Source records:
○ ○ ○

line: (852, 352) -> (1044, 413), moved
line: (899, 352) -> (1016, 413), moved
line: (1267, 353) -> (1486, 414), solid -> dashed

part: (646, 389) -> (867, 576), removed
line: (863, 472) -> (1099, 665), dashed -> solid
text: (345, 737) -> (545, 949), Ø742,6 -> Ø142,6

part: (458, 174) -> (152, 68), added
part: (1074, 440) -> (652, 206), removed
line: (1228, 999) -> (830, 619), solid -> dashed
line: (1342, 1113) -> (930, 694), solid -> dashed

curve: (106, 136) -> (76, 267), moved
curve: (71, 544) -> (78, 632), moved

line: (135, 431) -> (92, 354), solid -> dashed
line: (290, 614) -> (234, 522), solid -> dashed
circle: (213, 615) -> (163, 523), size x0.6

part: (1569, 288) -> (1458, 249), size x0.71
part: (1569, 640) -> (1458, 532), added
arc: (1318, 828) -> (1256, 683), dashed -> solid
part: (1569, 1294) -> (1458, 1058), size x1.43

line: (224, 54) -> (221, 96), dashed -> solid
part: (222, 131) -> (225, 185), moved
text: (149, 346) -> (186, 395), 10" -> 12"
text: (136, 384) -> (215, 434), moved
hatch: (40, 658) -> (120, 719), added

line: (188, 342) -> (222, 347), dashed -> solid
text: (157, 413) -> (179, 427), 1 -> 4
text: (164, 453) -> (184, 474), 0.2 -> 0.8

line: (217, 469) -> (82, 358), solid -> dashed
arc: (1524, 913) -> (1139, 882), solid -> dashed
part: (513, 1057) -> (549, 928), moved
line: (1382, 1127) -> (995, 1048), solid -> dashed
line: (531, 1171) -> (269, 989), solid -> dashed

○ ○ ○

What needs to be done: Using the records above, copy all lines that include the word "part".

Task solution:
part: (646, 389) -> (867, 576), removed
part: (458, 174) -> (152, 68), added
part: (1074, 440) -> (652, 206), removed
part: (1569, 288) -> (1458, 249), size x0.71
part: (1569, 640) -> (1458, 532), added
part: (1569, 1294) -> (1458, 1058), size x1.43
part: (222, 131) -> (225, 185), moved
part: (513, 1057) -> (549, 928), moved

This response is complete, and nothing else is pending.